Commentary

A Concise, Modern History of U.S. Homeownership

City Journal senior editor Stephen Malanga has written an excellent, accessible, and concise history of federal efforts to boost homeownership since the 1920s. He does a nice job of showing how the current housing morass is the product of nearly a century of federal meddling by both Democrats and Republicans, each enamored with the holy grail of increasing homeownership.

One gem from the essay is a history of a New Deal program that tried to clean up a mess created during the 1920s by then Commerce secretary Herbert Hoover when he attempted to increase homeownership through the Own Your Own Home campaign. As homeowners became oversextended, foreclosures increased and skyrocketed after the runs on banks sent banks into bankruptcy at the outset of the Great Depression. The federal solution was to create a new program that would prop up homeownership and subsidize mortgages and loans.

The HOLC [Home Owners’ Loan Corporation] was a massive new federal agency, employing at its height some 20,000 people—appraisers, loan officers, auditors. By 1936, the agency’s total payroll was $26.2 million, the equivalent of $388 million today. The HOLC eventually received 1.9 million applications for mortgages and approved 1 million. Despite the more favorable terms that the HOLC offered, however, about one-fifth of the new mortgages defaulted, a failure rate that would sink a private-sector bank. Many who failed to pay might have been able to, but chose not to work out any arrangement with the government and essentially challenged the feds to kick them out—which officials were reluctant to do in the face of public opposition.
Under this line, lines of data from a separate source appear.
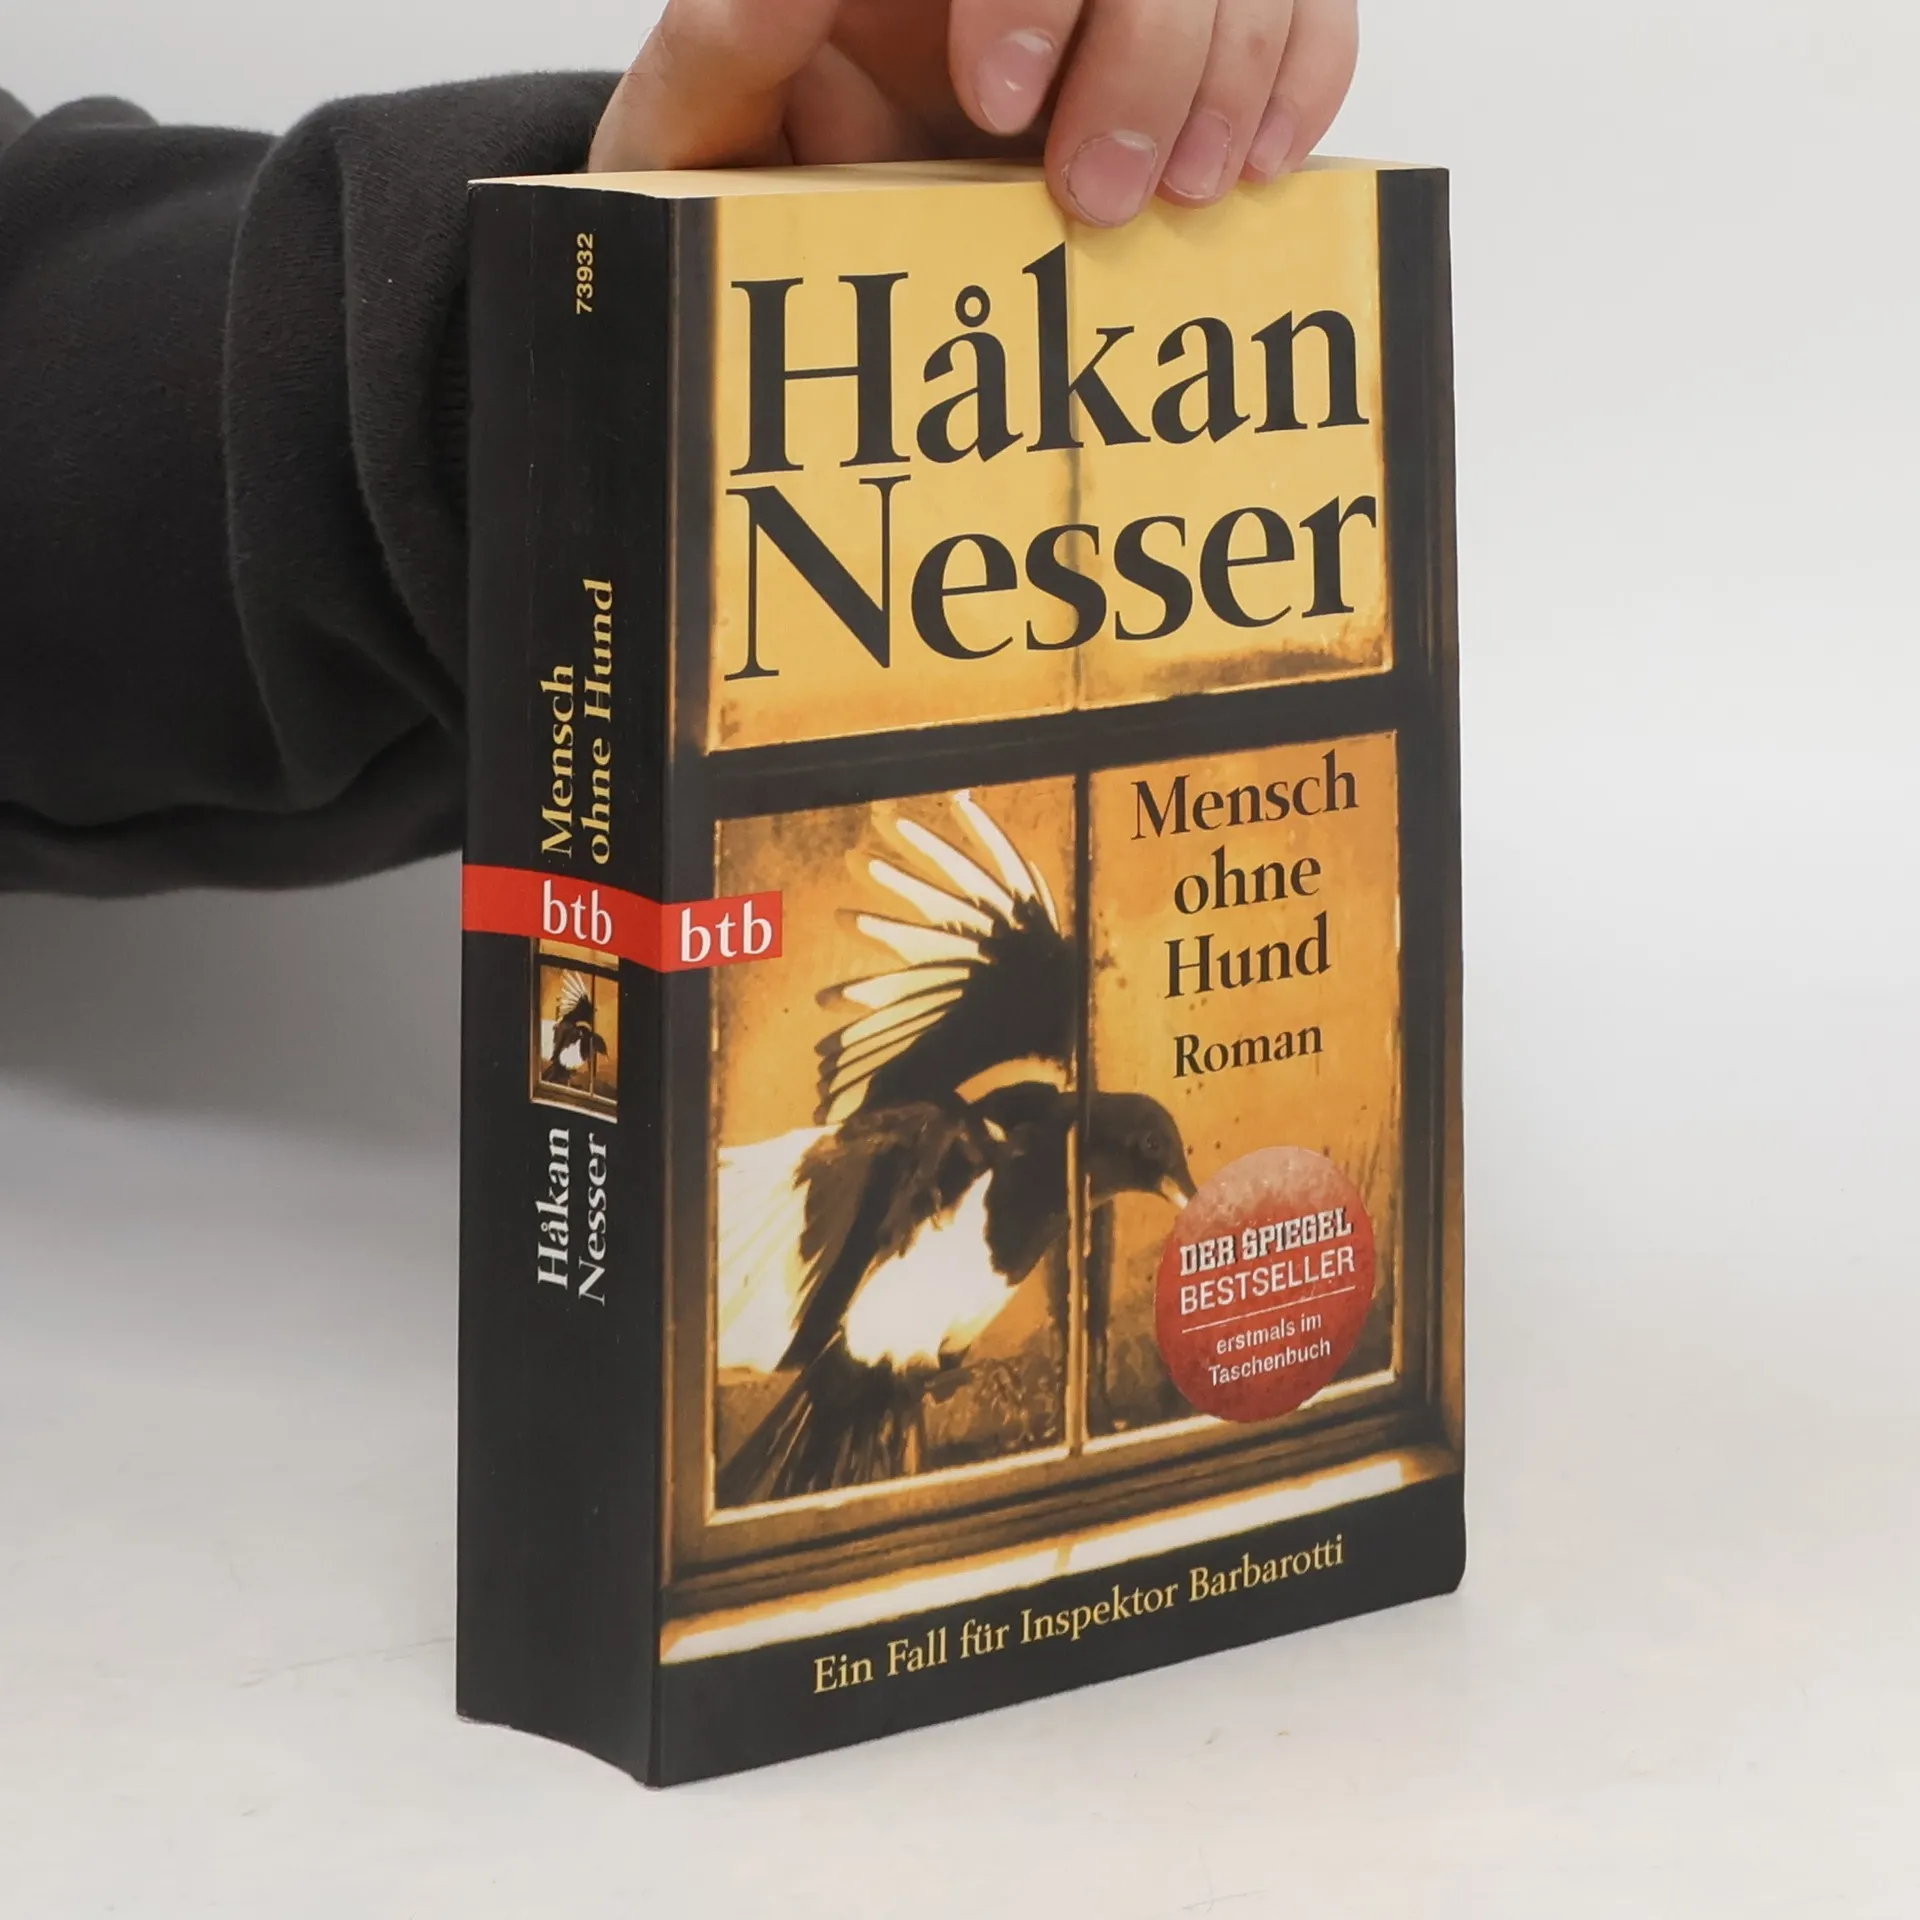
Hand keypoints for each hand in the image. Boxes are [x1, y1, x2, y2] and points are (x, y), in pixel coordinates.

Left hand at [588, 0, 1358, 226]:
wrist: (796, 240)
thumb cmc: (745, 182)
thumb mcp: (693, 140)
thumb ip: (719, 57)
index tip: (996, 101)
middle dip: (1148, 53)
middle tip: (1098, 196)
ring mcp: (1114, 2)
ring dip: (1235, 72)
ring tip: (1186, 194)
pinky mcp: (1183, 46)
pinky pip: (1300, 13)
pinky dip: (1301, 76)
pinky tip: (1256, 162)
HOLC loan officers classified about 65 percent of the defaults as resulting either from borrowers’ “noncooperation” or “obstinate refusal,” according to an analysis by Columbia University economist C. Lowell Harriss. “This type of noncooperation could sometimes be attributed to a desire to obtain free housing . . . an object that, in view of HOLC’s nature, was not difficult to realize,” Harriss wrote.

The solution? Let the market determine homeownership rates based on the natural growth of the economy and income.